An Arduino is sure less expensive than some of the ramping PID controllers. If you can find good code to copy.
There are some good sketches around for the DS18B20 digital temperature probe as well as the older TMP36 analog sensor and an Arduino. Both max out at 125C, but a kludge I've used is to place a piece of aluminium or steel flat bar in a strategic location
inside the oven, then attach the temperature probe to the
outside of the oven on top of it. Attach a heat shield around the sensor and calibrate it using an accurate temperature gun such as a Fluke. By adjusting the surface area of the flat bar and the material from which it is made of you can dial in the correlation between inside and outside temp, as well as the rate at which it dissipates (which is related to deadband). There is a technical name for this type of system in thermodynamics, but of course I can't think of it now. It's an indirect feedback loop of some type.

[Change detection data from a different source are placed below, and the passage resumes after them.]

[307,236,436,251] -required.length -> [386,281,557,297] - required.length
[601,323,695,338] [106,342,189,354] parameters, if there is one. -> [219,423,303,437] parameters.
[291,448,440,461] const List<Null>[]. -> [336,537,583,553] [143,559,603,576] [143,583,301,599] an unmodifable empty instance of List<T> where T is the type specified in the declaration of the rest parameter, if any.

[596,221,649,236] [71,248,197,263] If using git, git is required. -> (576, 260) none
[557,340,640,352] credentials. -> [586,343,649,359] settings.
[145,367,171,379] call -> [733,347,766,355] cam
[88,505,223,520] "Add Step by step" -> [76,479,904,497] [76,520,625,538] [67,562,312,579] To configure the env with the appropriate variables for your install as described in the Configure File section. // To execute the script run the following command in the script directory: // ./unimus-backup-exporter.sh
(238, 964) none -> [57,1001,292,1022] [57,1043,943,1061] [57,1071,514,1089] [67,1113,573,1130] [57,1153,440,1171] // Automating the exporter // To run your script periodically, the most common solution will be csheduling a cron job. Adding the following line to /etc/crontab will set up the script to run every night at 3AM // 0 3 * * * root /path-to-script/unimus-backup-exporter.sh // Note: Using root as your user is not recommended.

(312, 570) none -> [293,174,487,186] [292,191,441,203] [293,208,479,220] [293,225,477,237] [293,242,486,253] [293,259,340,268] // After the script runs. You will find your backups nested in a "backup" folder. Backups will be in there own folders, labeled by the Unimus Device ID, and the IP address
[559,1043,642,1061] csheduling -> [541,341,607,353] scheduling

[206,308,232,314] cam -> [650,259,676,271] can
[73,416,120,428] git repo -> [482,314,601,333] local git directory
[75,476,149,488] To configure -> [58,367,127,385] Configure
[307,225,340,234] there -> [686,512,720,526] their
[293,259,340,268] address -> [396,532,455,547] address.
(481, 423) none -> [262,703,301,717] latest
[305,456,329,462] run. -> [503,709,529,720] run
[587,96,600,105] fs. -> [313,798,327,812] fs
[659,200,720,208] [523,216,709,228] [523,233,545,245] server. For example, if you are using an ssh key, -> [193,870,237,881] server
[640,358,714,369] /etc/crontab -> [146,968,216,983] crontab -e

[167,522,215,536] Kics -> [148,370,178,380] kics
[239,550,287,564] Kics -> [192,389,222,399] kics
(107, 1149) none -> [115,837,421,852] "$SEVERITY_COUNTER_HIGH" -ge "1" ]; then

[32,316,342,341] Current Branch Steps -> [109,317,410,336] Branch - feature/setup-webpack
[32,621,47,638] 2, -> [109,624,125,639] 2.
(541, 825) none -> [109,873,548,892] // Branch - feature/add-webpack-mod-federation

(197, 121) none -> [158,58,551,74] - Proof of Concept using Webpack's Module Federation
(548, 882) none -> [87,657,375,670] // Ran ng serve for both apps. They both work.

The code lets you scale the response according to your needs, so if you are comfortable with writing sketches there is tons of flexibility you can build in, including ramping functions. Adding the LiquidCrystal library to the include code in the sketch gives you a pretty cool display for a really useful project. There is another technique of placing the sensor at the end of an insulated tube and using a small fan running through the oven to push the hot air through the tube to the sensor at the end. This is more accurate, but difficult to retrofit. However, both techniques allow you to utilize the accuracy of the DS18B20 in an environment that would otherwise melt it. It's not perfect, but beats the cost of more expensive sensors specifically designed for higher heat. I read that NASA uses this same technique in some cases, but ups the game by measuring multiple points outside the engine/oven/chamber and using some fancy math modelling to come up with an accurate temperature. So it can't be that kludgy I guess.
If anyone in the Calgary area wants to play with these sensors, I have a couple of the waterproof versions of the DS18B20's laying around.
I actually made an overly complicated version of one of these for a PTZ CCTV camera once that turned on a heater when the camera's case got too cold. It was overkill by a factor of 1000, and had no practical application on the scale I built it. But it was a challenge and learning experience for me that mixed metal fabrication, electronics, CCTV, programming and math.
(It probably goes without saying that I had no girlfriend in high school though.)
. I recall learning the math behind PIDs in university and the ahh ha moment around deadbands. Useful stuff to know—most of which I have forgotten now. Good work Glen.